The Storm Prediction Center has placed the western half of the area under an Enhanced Risk for severe weather for Sunday evening. The rest of the area is under a Slight Risk. It is uncertain how much instability will develop in our area, but the wind shear is expected to be very high Sunday evening as a warm front may stall across area. That wind shear could lead to rotating thunderstorms and a chance for damaging winds, tornadoes, and small hail. The severe weather threat and storm timeline will likely adjust a little this weekend, but right now it looks like our best chance for severe weather would be after 5pm Sunday evening. Heavy rain could linger into the early morning hours on Monday.

Please stay tuned to 13abc and keep checking for the latest information.

-Meteorologist Ross Ellet
Thursday, 11/2 (6:45pm update)

***The graphic shows the low-level rotation at 10pm Sunday***

No big changes to our forecast for Sunday evening. If anything, the chance of rotating thunderstorms has nudged up just a bit. We'll be very close to a warm front Sunday evening...that, combined with an approaching cold front will create a ton of "shear" (rotation or twisting) in the atmosphere.

Right now, the highest chance of any severe weather will roll through between 6pm-12am Sunday evening.
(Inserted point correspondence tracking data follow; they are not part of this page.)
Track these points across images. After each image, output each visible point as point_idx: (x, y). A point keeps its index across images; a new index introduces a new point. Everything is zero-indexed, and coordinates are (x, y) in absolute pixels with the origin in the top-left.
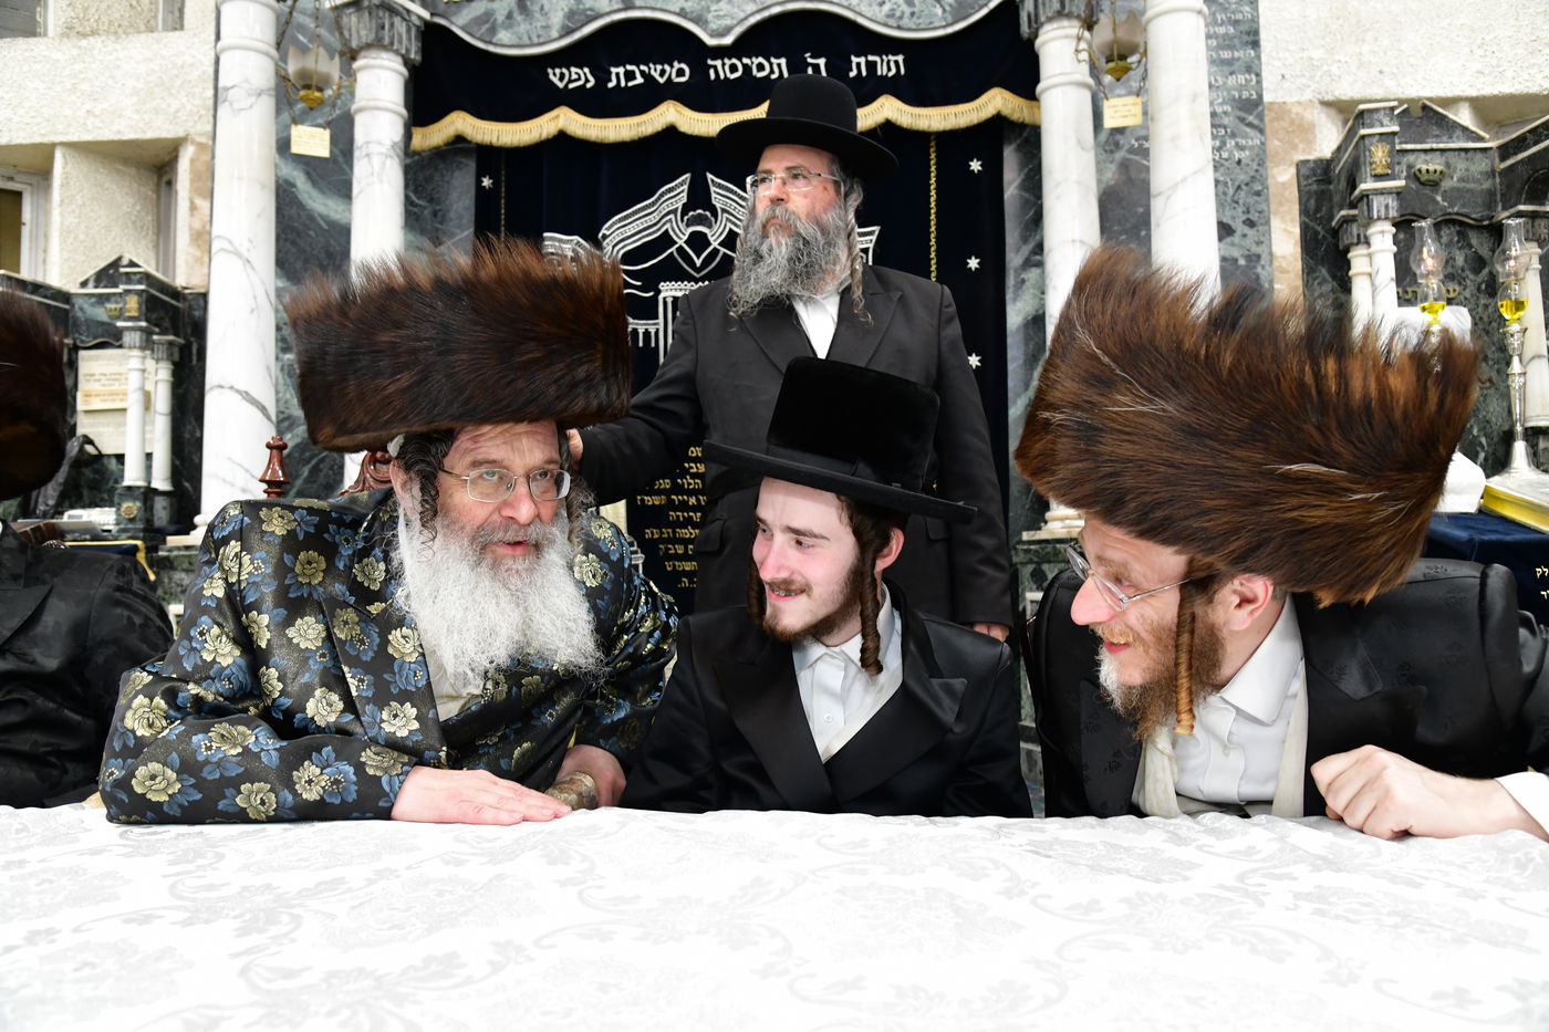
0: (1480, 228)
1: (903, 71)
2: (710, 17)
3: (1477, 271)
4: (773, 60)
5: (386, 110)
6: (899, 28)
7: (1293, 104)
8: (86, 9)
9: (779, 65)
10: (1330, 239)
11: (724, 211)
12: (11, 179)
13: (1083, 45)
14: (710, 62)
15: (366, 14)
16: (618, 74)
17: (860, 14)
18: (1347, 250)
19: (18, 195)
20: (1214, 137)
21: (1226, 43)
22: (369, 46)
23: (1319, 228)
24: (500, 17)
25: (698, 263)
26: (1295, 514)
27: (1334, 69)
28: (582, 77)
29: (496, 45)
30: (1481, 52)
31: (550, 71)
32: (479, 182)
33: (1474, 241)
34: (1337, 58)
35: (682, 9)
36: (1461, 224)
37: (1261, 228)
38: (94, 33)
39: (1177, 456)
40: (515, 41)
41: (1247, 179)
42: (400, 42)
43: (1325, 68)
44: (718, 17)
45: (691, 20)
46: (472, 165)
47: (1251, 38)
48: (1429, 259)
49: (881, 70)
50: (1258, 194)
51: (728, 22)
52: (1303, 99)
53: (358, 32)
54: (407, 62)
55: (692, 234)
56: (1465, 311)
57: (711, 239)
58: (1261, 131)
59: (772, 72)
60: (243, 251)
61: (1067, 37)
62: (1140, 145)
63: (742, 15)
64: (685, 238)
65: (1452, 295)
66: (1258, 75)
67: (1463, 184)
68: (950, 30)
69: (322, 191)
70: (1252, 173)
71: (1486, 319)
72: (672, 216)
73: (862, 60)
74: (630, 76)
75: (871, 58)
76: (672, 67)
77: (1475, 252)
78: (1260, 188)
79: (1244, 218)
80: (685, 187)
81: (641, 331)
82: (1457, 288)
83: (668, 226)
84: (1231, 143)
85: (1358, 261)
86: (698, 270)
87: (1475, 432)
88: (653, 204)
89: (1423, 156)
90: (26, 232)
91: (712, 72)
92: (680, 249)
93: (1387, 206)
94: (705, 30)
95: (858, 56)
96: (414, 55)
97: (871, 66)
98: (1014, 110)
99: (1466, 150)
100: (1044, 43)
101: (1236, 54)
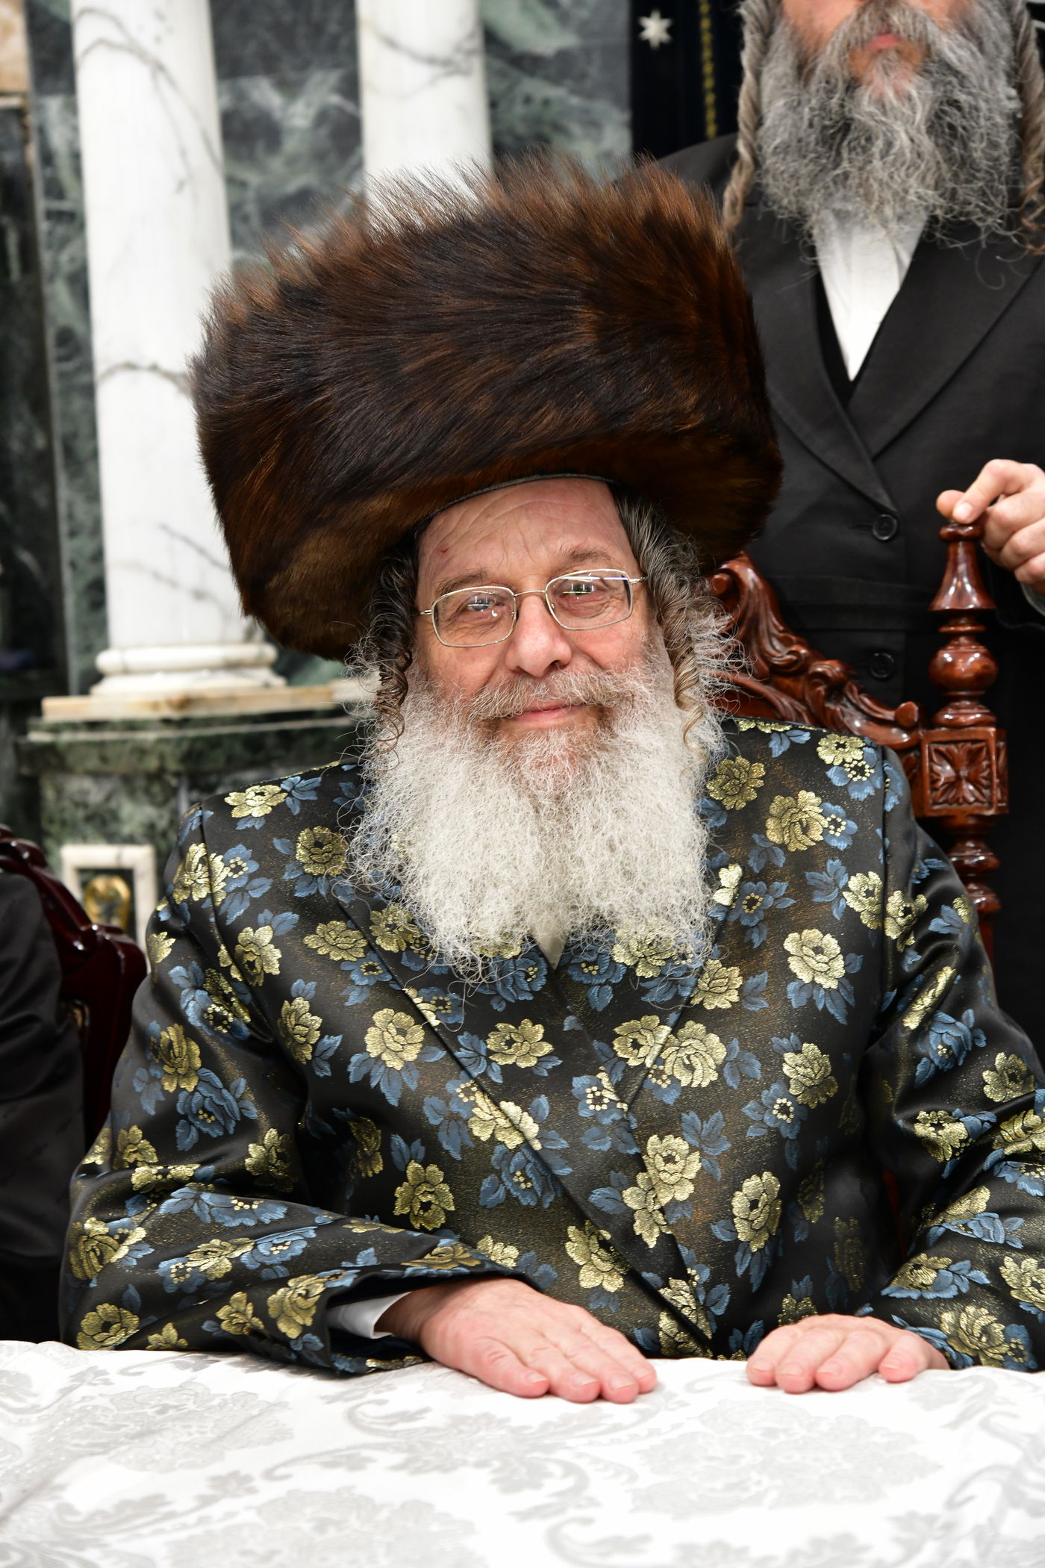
60: (146, 41)
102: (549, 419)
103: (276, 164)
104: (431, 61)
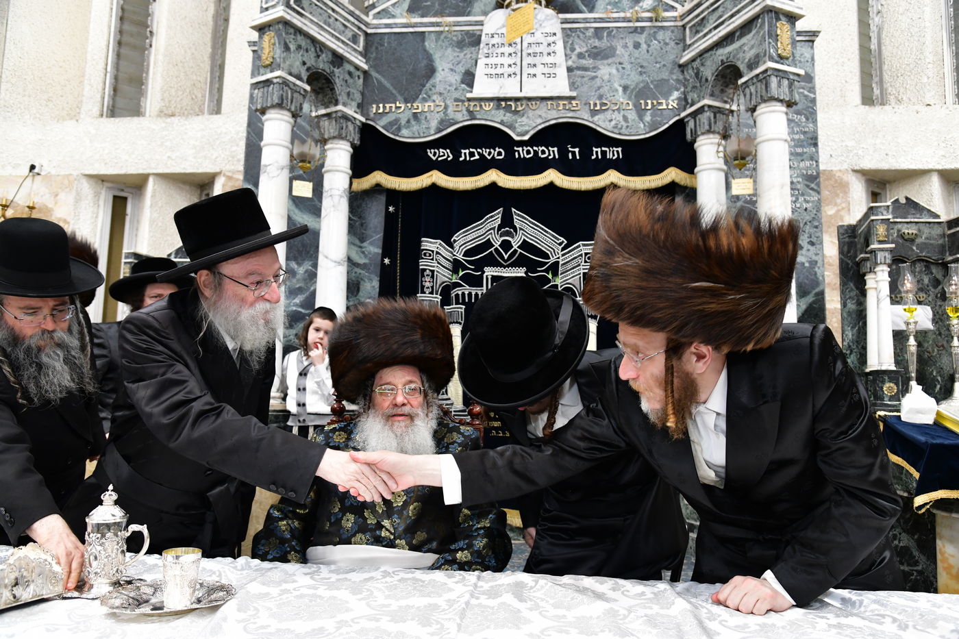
0: (937, 264)
1: (621, 157)
2: (517, 125)
3: (935, 287)
4: (550, 148)
5: (342, 171)
6: (620, 134)
7: (836, 171)
8: (170, 101)
9: (553, 151)
10: (855, 267)
11: (521, 229)
12: (122, 190)
13: (721, 149)
14: (516, 148)
15: (334, 121)
16: (465, 153)
17: (599, 126)
18: (864, 275)
19: (126, 199)
20: (792, 195)
21: (799, 143)
22: (334, 138)
23: (849, 262)
24: (403, 122)
25: (506, 257)
27: (860, 152)
28: (445, 154)
29: (400, 137)
30: (944, 145)
31: (428, 150)
32: (387, 209)
33: (934, 271)
34: (862, 146)
35: (502, 121)
36: (927, 261)
37: (818, 246)
38: (173, 115)
39: (645, 284)
40: (411, 135)
41: (810, 219)
42: (350, 135)
43: (855, 151)
44: (522, 125)
45: (506, 126)
46: (383, 198)
47: (813, 141)
48: (908, 283)
49: (609, 156)
50: (816, 227)
51: (527, 128)
52: (842, 169)
53: (329, 130)
54: (353, 146)
55: (503, 241)
56: (929, 308)
57: (513, 244)
58: (819, 193)
59: (550, 155)
61: (712, 143)
62: (751, 199)
63: (535, 125)
64: (499, 243)
65: (922, 299)
66: (817, 162)
67: (927, 241)
68: (647, 136)
69: (300, 210)
70: (813, 216)
71: (940, 313)
72: (492, 231)
73: (599, 150)
74: (472, 154)
75: (603, 149)
76: (495, 150)
77: (935, 277)
78: (817, 224)
79: (809, 240)
80: (500, 215)
81: (473, 294)
82: (924, 295)
83: (490, 236)
84: (801, 199)
85: (870, 281)
86: (506, 261)
87: (934, 374)
88: (482, 224)
89: (906, 225)
90: (128, 219)
91: (517, 154)
92: (496, 250)
93: (885, 257)
94: (514, 132)
95: (596, 147)
96: (357, 142)
97: (604, 153)
98: (681, 179)
99: (930, 223)
100: (699, 146)
101: (805, 150)
102: (409, 351)
103: (294, 281)
104: (335, 262)
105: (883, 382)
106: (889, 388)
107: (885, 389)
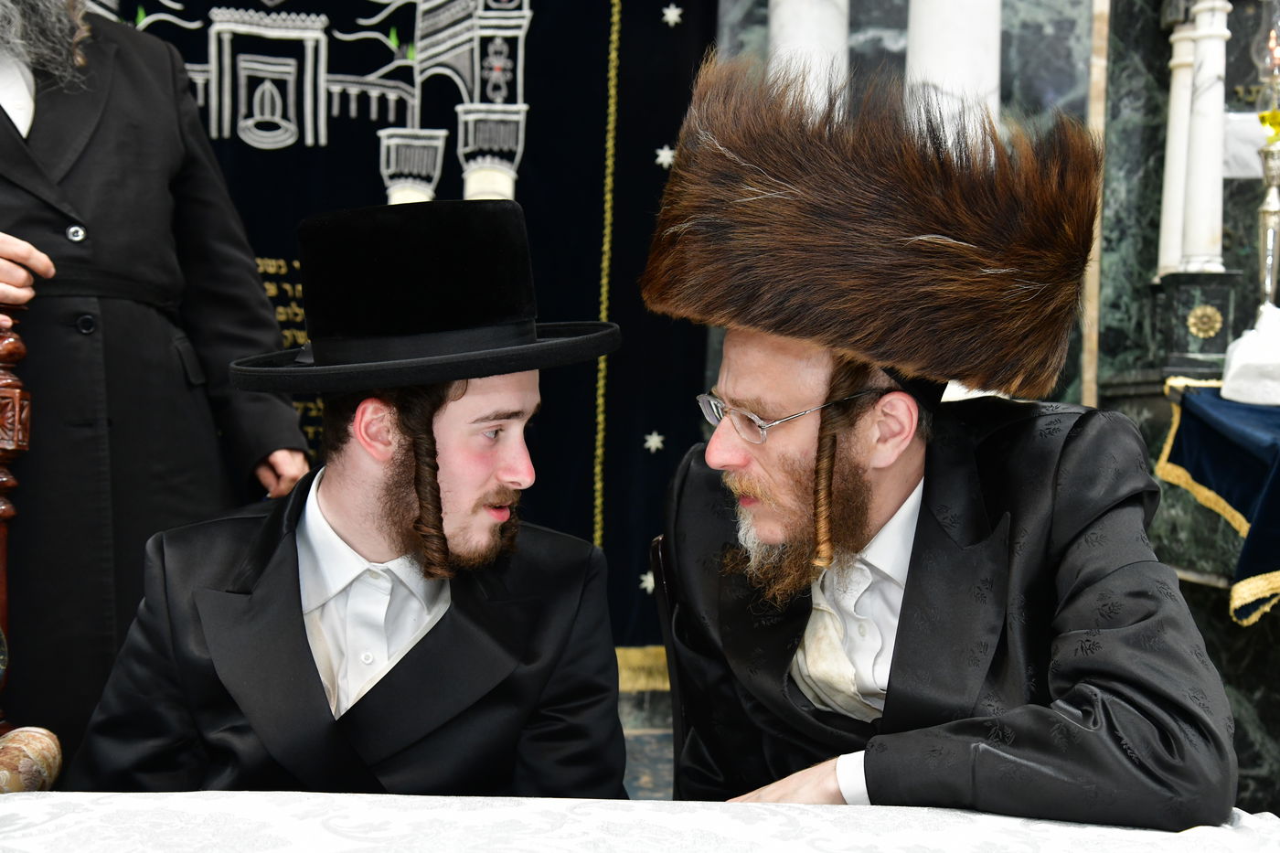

Our main threats are funnel clouds/tornadoes and heavy rain.

As mentioned before, we're still a few days away from this event. Please stay tuned to 13abc and keep checking for the latest information.

-Chief Meteorologist Jay Berschback
Thursday, November 2nd (6:30am update):

The Storm Prediction Center (SPC) has expanded the severe weather risk for Sunday evening. Now most of Indiana, Ohio, and southern Michigan are included in the risk area. The SPC has highlighted areas west of I-75 as being the most probable location for severe weather. At this time, computer models suggest damaging wind, hail, and tornadoes are all possible. Heavy rain could also occur as the cold front moves into the area late Sunday evening.

It is uncertain if any sunshine will develop Sunday morning and afternoon. Sunshine would mean the severe weather threat could climb higher. However, one weather map this morning suggests that morning and afternoon showers could develop. If that happens, the Sunday evening severe weather threat would drop. The 13abc Storm Team will keep you updated in the days ahead as the storm system gets closer.

-Meteorologist Ross Ellet
Wednesday, November 1st: 6:30pm

There is a chance of severe weather Sunday evening/Sunday night. No severe weather is expected between now and then.

A few of our computer models are showing atmospheric conditions that are favorable for the development of thunderstorms that may contain hail, gusty winds and even an isolated funnel cloud or tornado. The numerous models we use are not in complete agreement with each other, so we still have plenty of forecasting to do as we get closer and closer to Sunday.

It's only for now, just keep in mind that storms are expected to round out the upcoming weekend and a few storms may become strong or severe.